Start of Block

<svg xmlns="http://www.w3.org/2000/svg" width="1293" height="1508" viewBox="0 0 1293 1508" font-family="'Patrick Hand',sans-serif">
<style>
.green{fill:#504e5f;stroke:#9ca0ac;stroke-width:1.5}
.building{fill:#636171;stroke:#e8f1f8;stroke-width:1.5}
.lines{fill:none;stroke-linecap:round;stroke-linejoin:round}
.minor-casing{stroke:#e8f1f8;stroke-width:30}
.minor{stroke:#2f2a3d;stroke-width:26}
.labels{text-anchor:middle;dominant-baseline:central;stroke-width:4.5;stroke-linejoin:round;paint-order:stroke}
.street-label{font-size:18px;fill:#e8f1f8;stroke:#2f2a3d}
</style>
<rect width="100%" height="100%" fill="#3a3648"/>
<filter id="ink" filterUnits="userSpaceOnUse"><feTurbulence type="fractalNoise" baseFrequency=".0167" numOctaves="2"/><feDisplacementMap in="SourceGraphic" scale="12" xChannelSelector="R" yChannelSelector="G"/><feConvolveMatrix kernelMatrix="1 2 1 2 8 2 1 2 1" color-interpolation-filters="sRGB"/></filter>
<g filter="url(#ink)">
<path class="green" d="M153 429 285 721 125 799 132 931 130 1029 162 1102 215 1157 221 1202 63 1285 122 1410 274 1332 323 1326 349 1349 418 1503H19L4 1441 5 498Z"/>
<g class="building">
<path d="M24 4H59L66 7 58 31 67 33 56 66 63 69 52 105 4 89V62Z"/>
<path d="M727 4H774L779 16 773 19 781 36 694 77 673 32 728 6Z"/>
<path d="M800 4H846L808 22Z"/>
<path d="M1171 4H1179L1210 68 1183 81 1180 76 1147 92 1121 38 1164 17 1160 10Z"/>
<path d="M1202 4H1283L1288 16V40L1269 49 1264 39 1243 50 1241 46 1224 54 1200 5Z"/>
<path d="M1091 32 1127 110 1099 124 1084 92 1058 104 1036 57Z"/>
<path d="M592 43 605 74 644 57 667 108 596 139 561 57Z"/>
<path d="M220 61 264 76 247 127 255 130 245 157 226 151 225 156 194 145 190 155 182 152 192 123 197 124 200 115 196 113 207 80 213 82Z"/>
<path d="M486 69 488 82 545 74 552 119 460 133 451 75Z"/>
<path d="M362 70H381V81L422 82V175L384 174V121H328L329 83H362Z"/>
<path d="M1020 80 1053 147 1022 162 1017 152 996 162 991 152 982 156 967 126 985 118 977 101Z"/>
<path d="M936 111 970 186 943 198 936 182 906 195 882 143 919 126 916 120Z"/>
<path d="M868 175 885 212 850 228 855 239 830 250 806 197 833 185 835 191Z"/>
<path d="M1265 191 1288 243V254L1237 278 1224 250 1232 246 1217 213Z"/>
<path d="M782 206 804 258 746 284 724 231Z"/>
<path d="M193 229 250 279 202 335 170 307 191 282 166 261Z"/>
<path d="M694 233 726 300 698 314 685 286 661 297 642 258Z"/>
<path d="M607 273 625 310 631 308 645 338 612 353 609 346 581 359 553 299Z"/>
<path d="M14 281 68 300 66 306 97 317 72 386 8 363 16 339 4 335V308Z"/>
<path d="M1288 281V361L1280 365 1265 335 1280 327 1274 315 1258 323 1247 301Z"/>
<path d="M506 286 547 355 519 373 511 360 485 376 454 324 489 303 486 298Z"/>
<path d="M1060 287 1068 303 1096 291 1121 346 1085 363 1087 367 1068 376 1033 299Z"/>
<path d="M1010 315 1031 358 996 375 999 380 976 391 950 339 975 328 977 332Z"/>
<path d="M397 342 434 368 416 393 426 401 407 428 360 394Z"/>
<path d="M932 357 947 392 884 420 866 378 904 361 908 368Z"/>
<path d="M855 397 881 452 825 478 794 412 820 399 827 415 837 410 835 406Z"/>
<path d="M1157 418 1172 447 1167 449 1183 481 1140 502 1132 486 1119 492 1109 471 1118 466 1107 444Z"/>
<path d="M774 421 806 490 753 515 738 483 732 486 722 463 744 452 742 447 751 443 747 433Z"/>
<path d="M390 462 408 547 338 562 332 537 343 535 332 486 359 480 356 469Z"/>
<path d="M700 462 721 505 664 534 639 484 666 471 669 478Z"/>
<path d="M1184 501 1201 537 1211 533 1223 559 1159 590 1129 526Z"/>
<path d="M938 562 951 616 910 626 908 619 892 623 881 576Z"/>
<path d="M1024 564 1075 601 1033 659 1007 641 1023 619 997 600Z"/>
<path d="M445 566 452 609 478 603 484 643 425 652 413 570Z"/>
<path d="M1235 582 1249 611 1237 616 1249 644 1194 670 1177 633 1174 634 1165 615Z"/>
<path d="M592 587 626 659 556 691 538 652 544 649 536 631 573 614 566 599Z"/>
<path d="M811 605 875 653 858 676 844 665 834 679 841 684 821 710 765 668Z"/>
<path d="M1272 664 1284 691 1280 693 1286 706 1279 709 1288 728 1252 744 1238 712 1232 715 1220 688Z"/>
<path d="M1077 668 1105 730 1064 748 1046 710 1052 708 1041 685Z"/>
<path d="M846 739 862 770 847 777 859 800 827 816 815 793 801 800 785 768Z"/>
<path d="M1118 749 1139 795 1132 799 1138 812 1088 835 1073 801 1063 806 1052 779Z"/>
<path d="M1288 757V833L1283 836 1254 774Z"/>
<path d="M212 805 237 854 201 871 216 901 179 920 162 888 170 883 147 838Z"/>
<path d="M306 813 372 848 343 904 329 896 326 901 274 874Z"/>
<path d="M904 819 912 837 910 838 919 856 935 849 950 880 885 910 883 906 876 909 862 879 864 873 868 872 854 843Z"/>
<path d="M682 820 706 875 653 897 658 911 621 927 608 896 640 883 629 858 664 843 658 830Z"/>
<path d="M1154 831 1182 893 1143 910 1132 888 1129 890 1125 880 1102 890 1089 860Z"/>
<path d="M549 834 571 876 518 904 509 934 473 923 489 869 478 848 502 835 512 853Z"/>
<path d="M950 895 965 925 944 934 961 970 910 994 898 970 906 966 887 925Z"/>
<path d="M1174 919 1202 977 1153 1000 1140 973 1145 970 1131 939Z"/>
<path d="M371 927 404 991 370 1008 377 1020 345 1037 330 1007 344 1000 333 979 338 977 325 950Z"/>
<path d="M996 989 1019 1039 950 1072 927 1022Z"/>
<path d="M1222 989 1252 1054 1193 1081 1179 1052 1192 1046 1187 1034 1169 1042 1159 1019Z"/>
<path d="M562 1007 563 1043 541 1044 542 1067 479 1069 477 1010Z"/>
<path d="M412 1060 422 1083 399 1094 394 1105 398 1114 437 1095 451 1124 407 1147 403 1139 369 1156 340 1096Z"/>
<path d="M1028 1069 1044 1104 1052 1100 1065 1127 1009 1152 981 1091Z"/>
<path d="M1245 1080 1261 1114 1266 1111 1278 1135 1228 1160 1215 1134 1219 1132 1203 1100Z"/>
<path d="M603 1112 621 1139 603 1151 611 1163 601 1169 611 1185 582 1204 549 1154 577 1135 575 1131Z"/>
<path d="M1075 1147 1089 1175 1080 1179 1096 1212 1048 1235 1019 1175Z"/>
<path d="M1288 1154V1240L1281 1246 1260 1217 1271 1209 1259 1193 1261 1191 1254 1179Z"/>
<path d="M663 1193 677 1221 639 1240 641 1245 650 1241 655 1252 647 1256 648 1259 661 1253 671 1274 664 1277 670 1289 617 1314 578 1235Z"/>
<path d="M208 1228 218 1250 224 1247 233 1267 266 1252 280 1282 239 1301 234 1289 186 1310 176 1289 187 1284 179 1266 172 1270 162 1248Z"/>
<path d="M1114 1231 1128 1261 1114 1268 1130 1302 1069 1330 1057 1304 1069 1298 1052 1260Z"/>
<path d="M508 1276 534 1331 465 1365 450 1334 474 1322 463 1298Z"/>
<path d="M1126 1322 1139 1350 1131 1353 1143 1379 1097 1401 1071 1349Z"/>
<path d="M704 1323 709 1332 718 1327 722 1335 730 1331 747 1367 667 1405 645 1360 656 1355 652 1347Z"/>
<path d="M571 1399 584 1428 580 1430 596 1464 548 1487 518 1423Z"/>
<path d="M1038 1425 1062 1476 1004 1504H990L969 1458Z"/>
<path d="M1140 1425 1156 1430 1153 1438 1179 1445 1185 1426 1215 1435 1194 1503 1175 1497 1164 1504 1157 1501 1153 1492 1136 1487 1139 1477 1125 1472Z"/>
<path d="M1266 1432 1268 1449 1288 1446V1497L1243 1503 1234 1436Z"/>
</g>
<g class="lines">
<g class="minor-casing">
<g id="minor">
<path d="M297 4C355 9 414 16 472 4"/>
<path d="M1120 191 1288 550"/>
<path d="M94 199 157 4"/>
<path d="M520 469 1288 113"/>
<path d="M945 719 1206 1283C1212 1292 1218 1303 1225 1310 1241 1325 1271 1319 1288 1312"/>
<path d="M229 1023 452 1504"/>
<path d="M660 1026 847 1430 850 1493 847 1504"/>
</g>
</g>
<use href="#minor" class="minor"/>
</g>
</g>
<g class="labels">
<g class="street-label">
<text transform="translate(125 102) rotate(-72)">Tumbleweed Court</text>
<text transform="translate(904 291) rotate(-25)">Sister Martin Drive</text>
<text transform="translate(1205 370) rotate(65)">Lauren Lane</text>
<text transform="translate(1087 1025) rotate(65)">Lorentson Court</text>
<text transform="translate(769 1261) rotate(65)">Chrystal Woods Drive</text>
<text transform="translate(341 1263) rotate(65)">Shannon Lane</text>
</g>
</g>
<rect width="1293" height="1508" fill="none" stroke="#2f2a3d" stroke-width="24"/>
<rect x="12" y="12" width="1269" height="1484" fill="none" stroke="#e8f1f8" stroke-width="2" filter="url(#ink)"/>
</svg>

End of Block

▶ _EXERCISE DESCRIPTION_
When the word "lines" shows up in a line of the material, count that line; report only the final number.

▶ _WRITTEN REPLY_
2